*** Given records

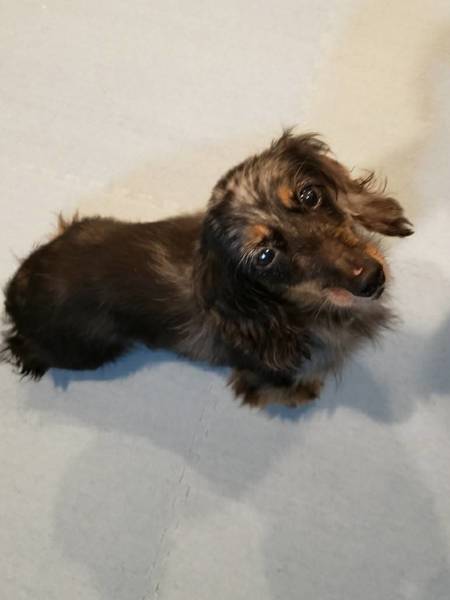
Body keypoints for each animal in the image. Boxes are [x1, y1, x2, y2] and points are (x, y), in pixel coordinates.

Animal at [1, 132, 413, 407]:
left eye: (310, 195)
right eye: (265, 257)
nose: (371, 278)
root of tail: (16, 288)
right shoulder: (260, 376)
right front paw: (303, 393)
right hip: (88, 351)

******

How to complete this task: A faithful reproduction of every entry, with no pictures, is the expected answer.

Result of the task:
Body keypoints for each animal in the image. Boxes are [x1, y1, x2, y2] and points are (x, y), in pixel coordinates.

Animal at [1, 132, 413, 407]:
left eye: (310, 195)
right eye: (265, 257)
nose: (371, 278)
root of tail: (16, 288)
right shoulder: (260, 376)
right front paw: (303, 393)
right hip: (88, 351)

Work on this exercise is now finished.